New Zealand neonatal paediatrician

Dianne Rosemary Webster is a New Zealand consultant paediatrician. She directed the New Zealand national newborn metabolic screening programme for more than twenty-five years. In 2007, Webster was appointed a Companion of the Queen's Service Order for services to public health, in particular paediatrics. In 2020, she was appointed a Companion of the New Zealand Order of Merit for services to health, particularly paediatrics.

==Academic career==

Webster graduated from the University of Auckland with a degree in chemistry in 1972, and then completed a PhD in biochemistry, titled Interrelations between purine and pyrimidine metabolism in man, at the Guys Hospital Medical School, King's College London in 1981. Webster continued her doctoral studies on the purine/pyrimidine metabolism and examined the enzyme deficiency disease orotic aciduria and as a research assistant and postdoctoral researcher.

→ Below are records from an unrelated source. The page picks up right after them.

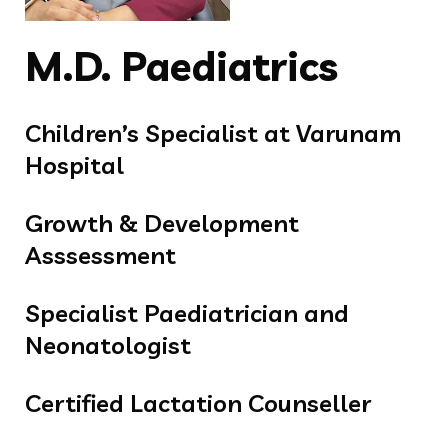
M.D. Paediatrics
Children’s Specialist at Varunam
Hospital
Growth & Development
Asssessment
Specialist Paediatrician and
Neonatologist
Certified Lactation Counseller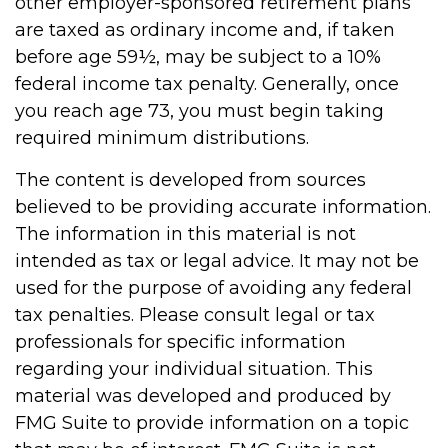
other employer-sponsored retirement plans
are taxed as ordinary income and, if taken
before age 59½, may be subject to a 10%
federal income tax penalty. Generally, once
you reach age 73, you must begin taking
required minimum distributions.
The content is developed from sources
believed to be providing accurate information.
The information in this material is not
intended as tax or legal advice. It may not be
used for the purpose of avoiding any federal
tax penalties. Please consult legal or tax
professionals for specific information
regarding your individual situation. This
material was developed and produced by
FMG Suite to provide information on a topic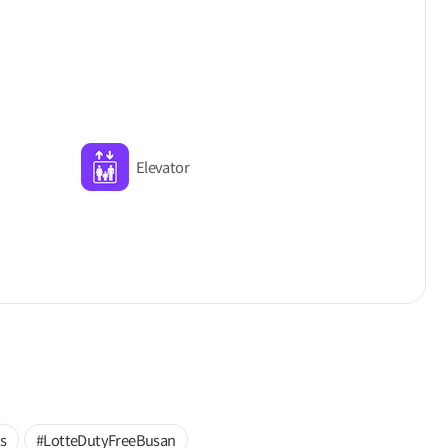
Elevator
s
#LotteDutyFreeBusan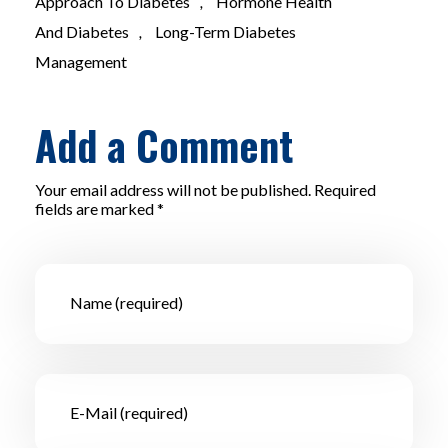
Approach To Diabetes
,
Hormone Health
And Diabetes
,
Long-Term Diabetes
Management
Add a Comment
Your email address will not be published. Required
fields are marked *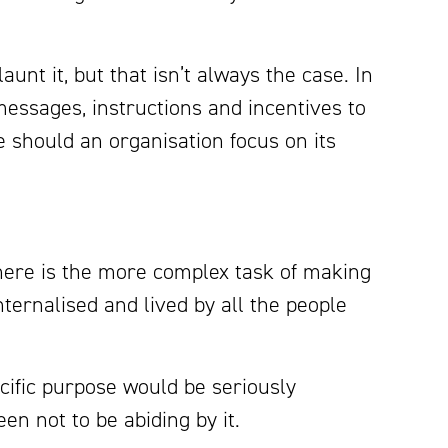
launt it, but that isn’t always the case. In
essages, instructions and incentives to
should an organisation focus on its
there is the more complex task of making
ternalised and lived by all the people
cific purpose would be seriously
en not to be abiding by it.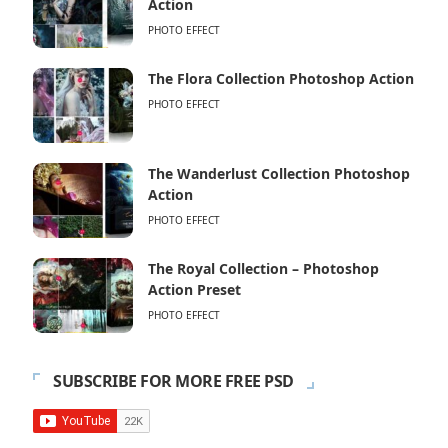
Action
PHOTO EFFECT
The Flora Collection Photoshop Action
PHOTO EFFECT
The Wanderlust Collection Photoshop
Action
PHOTO EFFECT
The Royal Collection – Photoshop
Action Preset
PHOTO EFFECT
SUBSCRIBE FOR MORE FREE PSD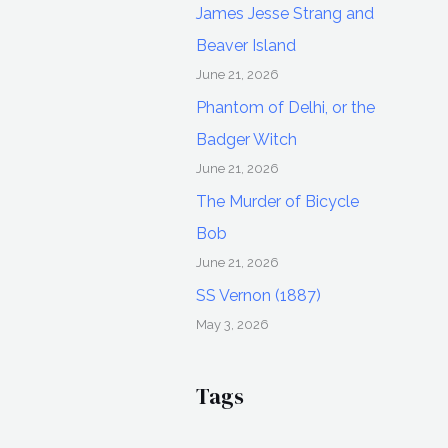
James Jesse Strang and
Beaver Island
June 21, 2026
Phantom of Delhi, or the
Badger Witch
June 21, 2026
The Murder of Bicycle
Bob
June 21, 2026
SS Vernon (1887)
May 3, 2026
Tags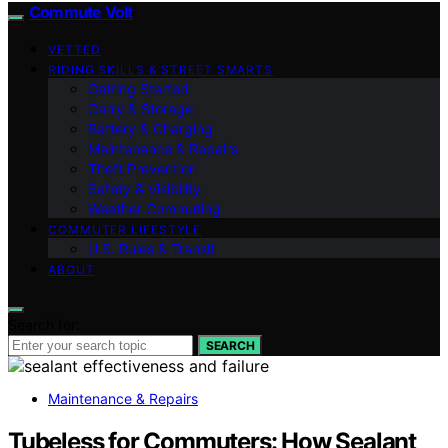
Commute Volt
VETTED
RIDING SKILLS & STREET SMARTS
Getting Started
Carry & Storage
Battery & Charging
Maintenance & Repairs
Theft Prevention
Safety & Visibility
Weather Commuting
COMMUTER LIFESTYLE
U.S. Rules & Transit
ABOUT
Search for:
SEARCH
Maintenance & Repairs
Tubeless for Commuters: How Sealant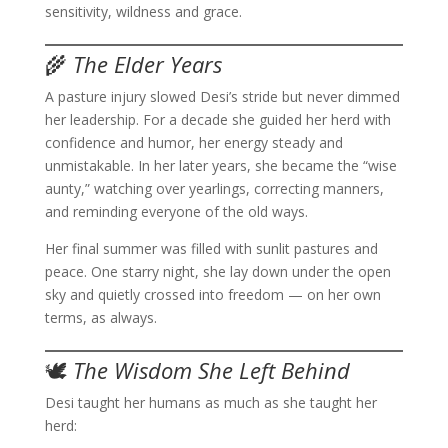
sensitivity, wildness and grace.
🌾
The Elder Years
A pasture injury slowed Desi’s stride but never dimmed
her leadership. For a decade she guided her herd with
confidence and humor, her energy steady and
unmistakable. In her later years, she became the “wise
aunty,” watching over yearlings, correcting manners,
and reminding everyone of the old ways.
Her final summer was filled with sunlit pastures and
peace. One starry night, she lay down under the open
sky and quietly crossed into freedom — on her own
terms, as always.
🕊️
The Wisdom She Left Behind
Desi taught her humans as much as she taught her
herd: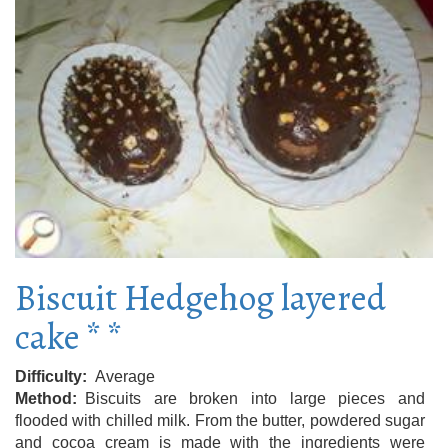
Biscuit Hedgehog layered
cake * *
Difficulty
Average
Method
Biscuits are broken into large pieces and
flooded with chilled milk. From the butter, powdered sugar
and cocoa cream is made with the ingredients were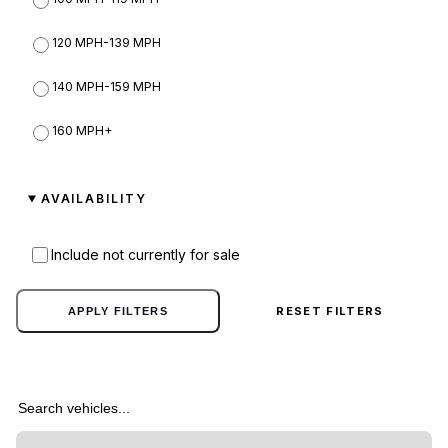
Sedans
39
Hijak
120 MPH-139 MPH
2
Service
9
Hvy
140 MPH-159 MPH
10
Sports
109
Imponte
160 MPH+
9
Sports Classics
45
Invetero
7
AVAILABILITY
Super
60
Jobuilt
7
SUVs
44
Include not currently for sale
Karin
27
Utility
7
Kraken
1
RESET FILTERS
APPLY FILTERS
Vans
19
Lampadati
14
Search vehicles
Lcc
4
Maibatsu
11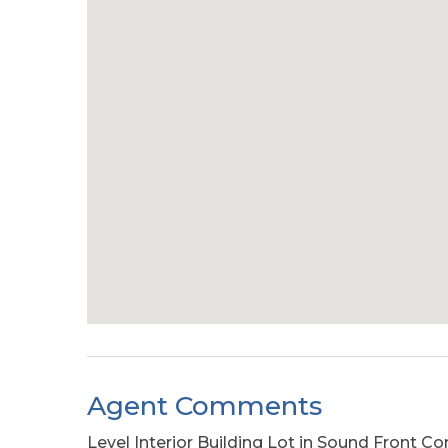
Agent Comments
Level Interior Building Lot in Sound Front 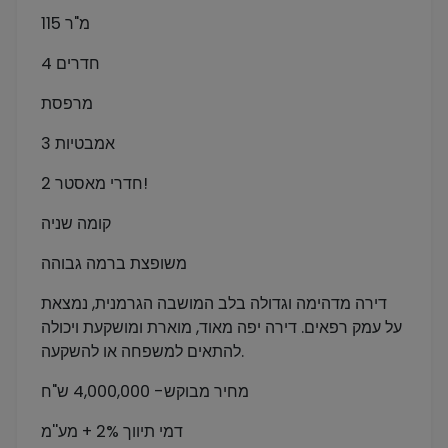
115 מ"ר
4 חדרים
מרפסת
3 אמבטיות
2 חדרי מאסטר!
קומה שניה
משופצת ברמה גבוהה
דירה מדהימה וגדולה בלב המושבה הגרמנית, נמצאת
על עמק רפאים. דירה יפה מאוד, מוארת ומושקעת ויכולה
להתאים למשפחה או להשקעה.
מחיר מבוקש- 4,000,000 ש"ח
דמי תיווך 2% + מע''מ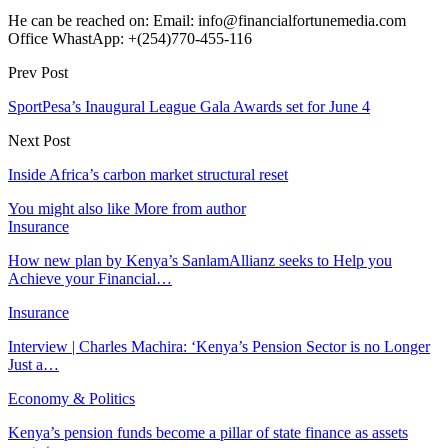
He can be reached on: Email: info@financialfortunemedia.com
Office WhastApp: +(254)770-455-116
Prev Post
SportPesa’s Inaugural League Gala Awards set for June 4
Next Post
Inside Africa’s carbon market structural reset
You might also like
More from author
Insurance
How new plan by Kenya’s SanlamAllianz seeks to Help you
Achieve your Financial…
Insurance
Interview | Charles Machira: ‘Kenya’s Pension Sector is no Longer
Just a…
Economy & Politics
Kenya’s pension funds become a pillar of state finance as assets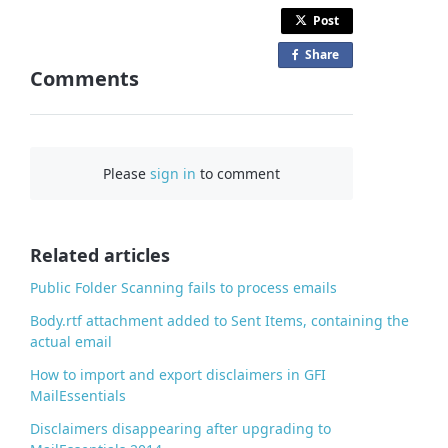
Post
Share
o
Comments
n
F
a
c
Please
sign in
to comment
e
b
o
o
Related articles
k
Public Folder Scanning fails to process emails
Body.rtf attachment added to Sent Items, containing the
actual email
How to import and export disclaimers in GFI
MailEssentials
Disclaimers disappearing after upgrading to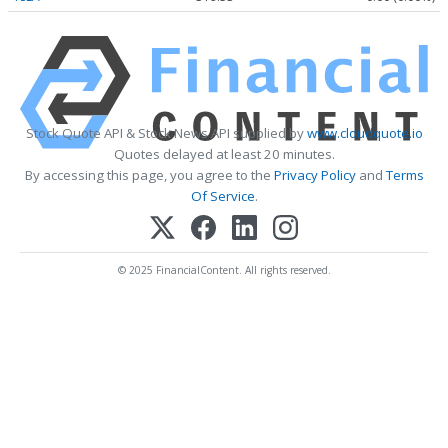
Stock Quote API & Stock News API supplied by
www.cloudquote.io
Quotes delayed at least 20 minutes.
By accessing this page, you agree to the
Privacy Policy
and
Terms
Of Service
.
© 2025 FinancialContent. All rights reserved.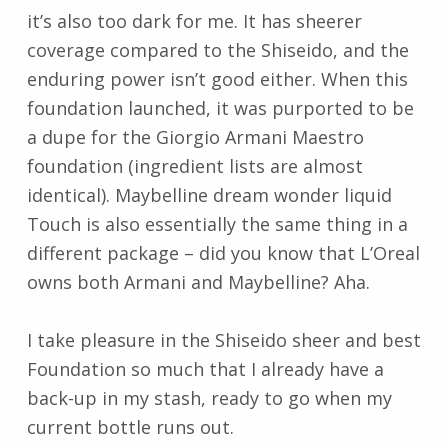
it’s also too dark for me. It has sheerer
coverage compared to the Shiseido, and the
enduring power isn’t good either. When this
foundation launched, it was purported to be
a dupe for the Giorgio Armani Maestro
foundation (ingredient lists are almost
identical). Maybelline dream wonder liquid
Touch is also essentially the same thing in a
different package – did you know that L’Oreal
owns both Armani and Maybelline? Aha.
I take pleasure in the Shiseido sheer and best
Foundation so much that I already have a
back-up in my stash, ready to go when my
current bottle runs out.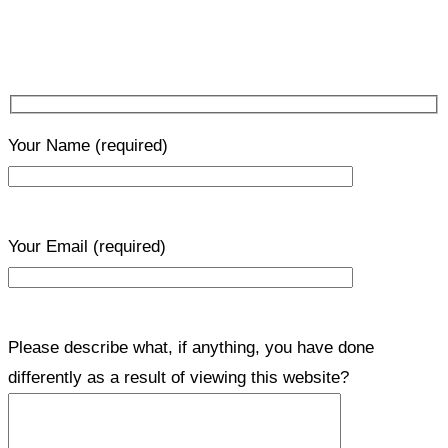
Your Name
(required)
Your Email
(required)
Please describe what, if anything, you have done
differently as a result of viewing this website?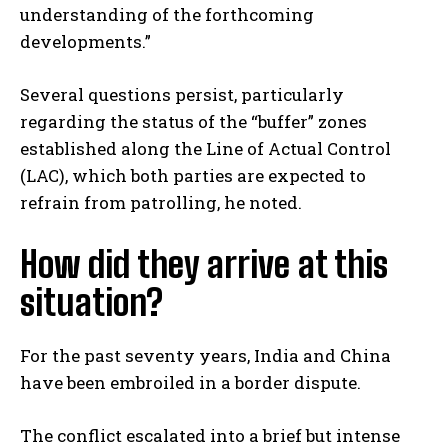
understanding of the forthcoming
developments.”
Several questions persist, particularly
regarding the status of the “buffer” zones
established along the Line of Actual Control
(LAC), which both parties are expected to
refrain from patrolling, he noted.
How did they arrive at this
situation?
For the past seventy years, India and China
have been embroiled in a border dispute.
The conflict escalated into a brief but intense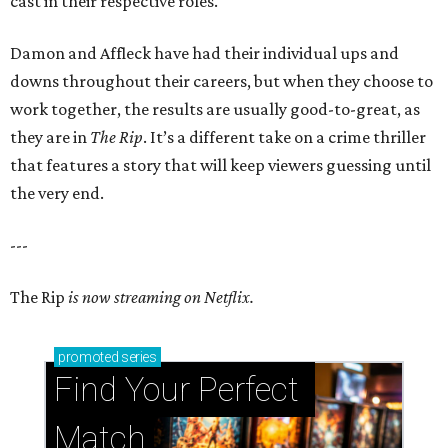
cast in their respective roles.
Damon and Affleck have had their individual ups and
downs throughout their careers, but when they choose to
work together, the results are usually good-to-great, as
they are in
The Rip
. It’s a different take on a crime thriller
that features a story that will keep viewers guessing until
the very end.
---
The Rip
is now streaming on Netflix.
promoted
series
Find Your Perfect 
Match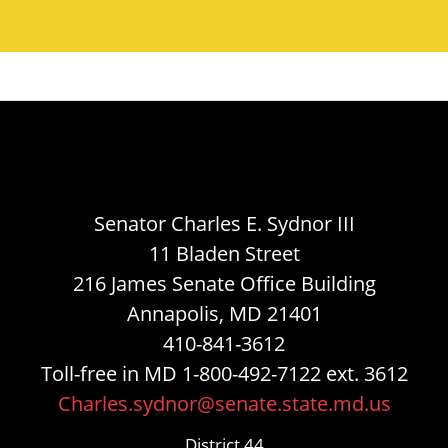
Senator Charles E. Sydnor III
11 Bladen Street
216 James Senate Office Building
Annapolis, MD 21401
410-841-3612
Toll-free in MD 1-800-492-7122 ext. 3612
Charles.sydnor@senate.state.md.us
District 44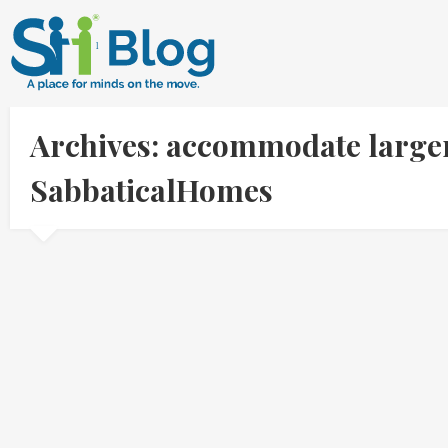
Archives: accommodate larger
SabbaticalHomes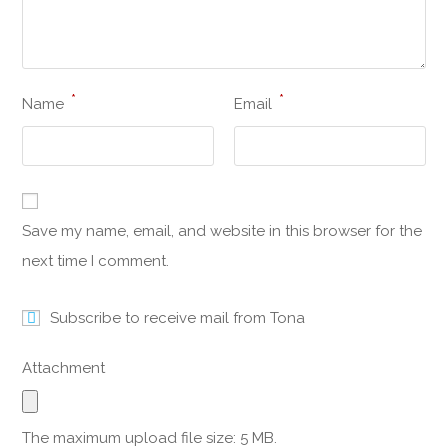
*
*
Name
Email
Save my name, email, and website in this browser for the
next time I comment.
Subscribe to receive mail from Tona
Attachment
The maximum upload file size: 5 MB.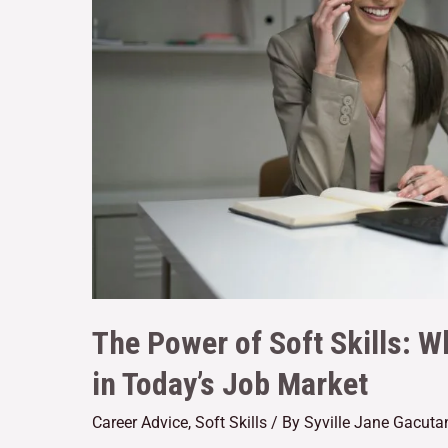
The Power of Soft Skills: 
in Today’s Job Market
Career Advice
,
Soft Skills
/ By
Syville Jane Gacuta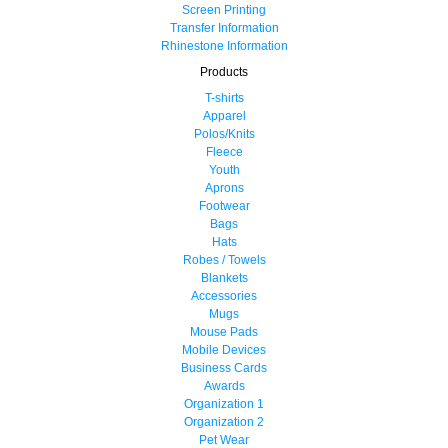
Screen Printing
Transfer Information
Rhinestone Information
Products
T-shirts
Apparel
Polos/Knits
Fleece
Youth
Aprons
Footwear
Bags
Hats
Robes / Towels
Blankets
Accessories
Mugs
Mouse Pads
Mobile Devices
Business Cards
Awards
Organization 1
Organization 2
Pet Wear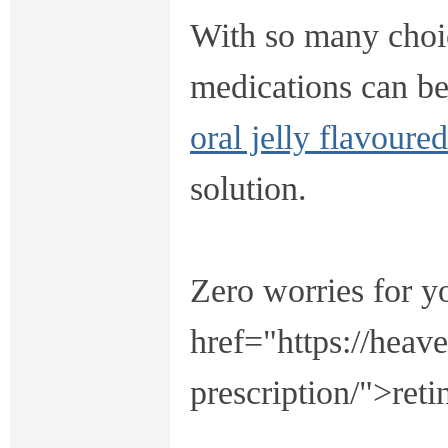
With so many choic
medications can b
oral jelly flavoure
solution.
Zero worries for y
href="https://heav
prescription/">reti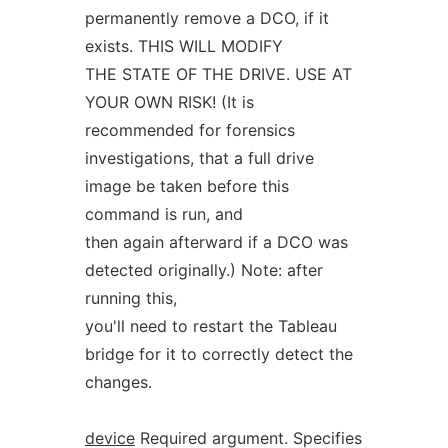
permanently remove a DCO, if it
exists. THIS WILL MODIFY
THE STATE OF THE DRIVE. USE AT
YOUR OWN RISK! (It is
recommended for forensics
investigations, that a full drive
image be taken before this
command is run, and
then again afterward if a DCO was
detected originally.) Note: after
running this,
you'll need to restart the Tableau
bridge for it to correctly detect the
changes.
device
Required argument. Specifies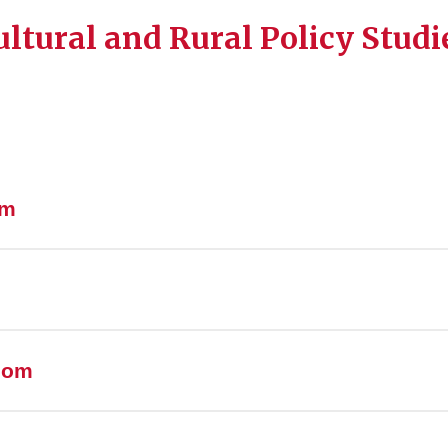
ltural and Rural Policy Studi
am
room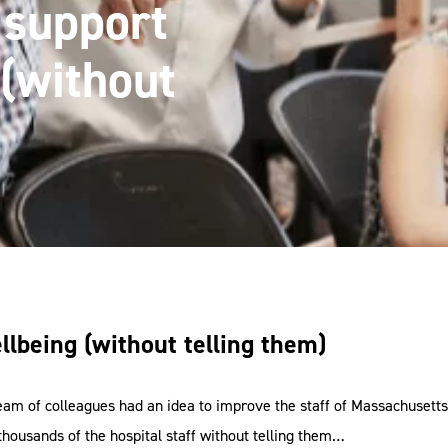
 support
(without
lbeing (without telling them)
am of colleagues had an idea to improve the staff of Massachusetts
thousands of the hospital staff without telling them…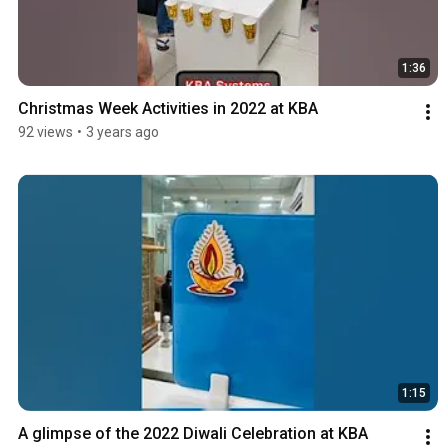
1:36
Christmas Week Activities in 2022 at KBA
92 views
•
3 years ago
1:15
A glimpse of the 2022 Diwali Celebration at KBA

In 1991 Webster became involved in the neonatal screening programme when she was appointed as director of the National Testing Centre at the Auckland District Health Board. She was director for more than twenty-five years. Webster also lectured in the University of Auckland School of Medicine. Webster oversaw the policy discussions and other changes required to add severe combined immune deficiency to the screening programme. Other changes during her leadership included the introduction of a text message alert system for midwives, and improvements to speed and equity of screening.

==Honours and awards==
In the 2007 Queen's Birthday Honours Webster was appointed a Companion of the Queen's Service Order for services to public health, in particular paediatrics. In the 2020 New Year Honours, Webster was appointed a Companion of the New Zealand Order of Merit for services to health, particularly paediatrics.

In 2008 Webster was awarded the International Society for Neonatal Screening's Robert Guthrie Award.

She was elected an emeritus member of the Human Genetics Society of Australasia.